(To do) Below are the records; work out how many lines among them contain "demandante", and write nothing besides that number.

(Source data)
# # # # # # #

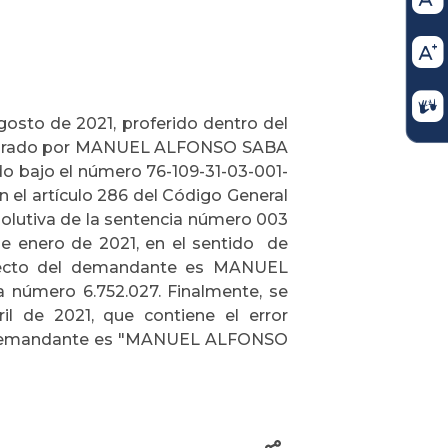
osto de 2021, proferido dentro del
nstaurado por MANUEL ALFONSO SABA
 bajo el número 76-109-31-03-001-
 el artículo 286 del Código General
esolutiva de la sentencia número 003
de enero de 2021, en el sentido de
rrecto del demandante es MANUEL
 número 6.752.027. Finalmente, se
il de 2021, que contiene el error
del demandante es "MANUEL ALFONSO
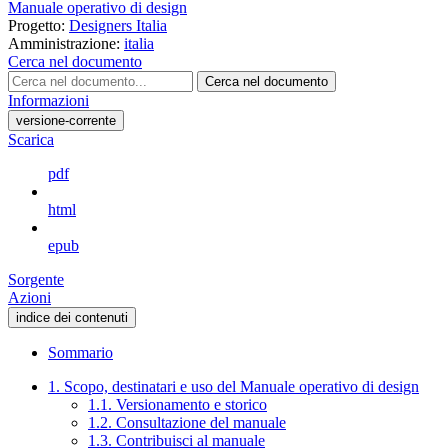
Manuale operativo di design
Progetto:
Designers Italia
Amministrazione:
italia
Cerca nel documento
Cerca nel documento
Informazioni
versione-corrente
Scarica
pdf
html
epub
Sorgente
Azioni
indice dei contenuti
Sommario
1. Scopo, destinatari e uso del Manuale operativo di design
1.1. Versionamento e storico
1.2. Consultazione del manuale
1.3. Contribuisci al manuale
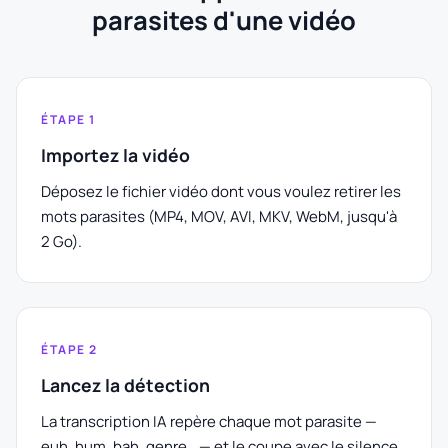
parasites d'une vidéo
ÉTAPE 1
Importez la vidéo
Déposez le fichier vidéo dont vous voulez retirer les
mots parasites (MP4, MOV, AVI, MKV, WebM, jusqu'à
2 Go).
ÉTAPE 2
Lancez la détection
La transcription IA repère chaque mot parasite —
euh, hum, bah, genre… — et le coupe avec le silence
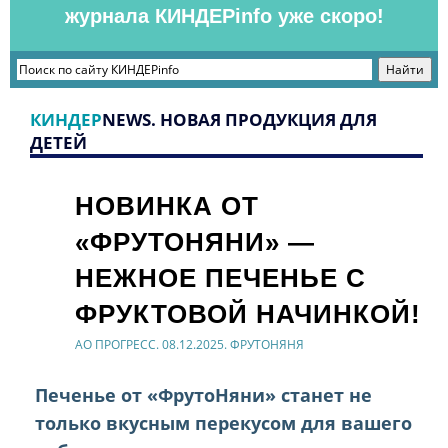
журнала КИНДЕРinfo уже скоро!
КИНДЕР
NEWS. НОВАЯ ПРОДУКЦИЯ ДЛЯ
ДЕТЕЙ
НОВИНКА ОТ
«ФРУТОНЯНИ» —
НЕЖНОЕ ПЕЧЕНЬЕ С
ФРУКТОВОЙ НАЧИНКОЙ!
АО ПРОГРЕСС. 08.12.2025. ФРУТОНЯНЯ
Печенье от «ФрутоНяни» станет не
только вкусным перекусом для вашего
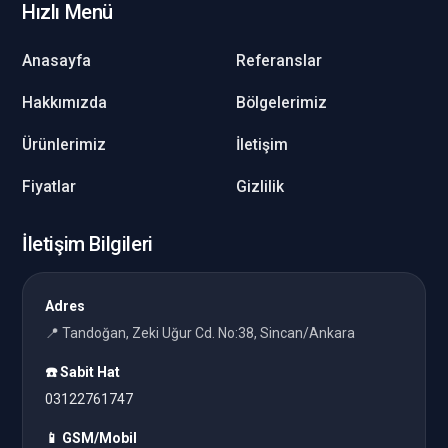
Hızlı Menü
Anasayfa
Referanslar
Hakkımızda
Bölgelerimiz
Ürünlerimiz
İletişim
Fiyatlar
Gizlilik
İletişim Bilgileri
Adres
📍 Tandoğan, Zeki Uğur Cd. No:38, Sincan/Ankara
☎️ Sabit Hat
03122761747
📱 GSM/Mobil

# # # # # # #

(Your solution) 2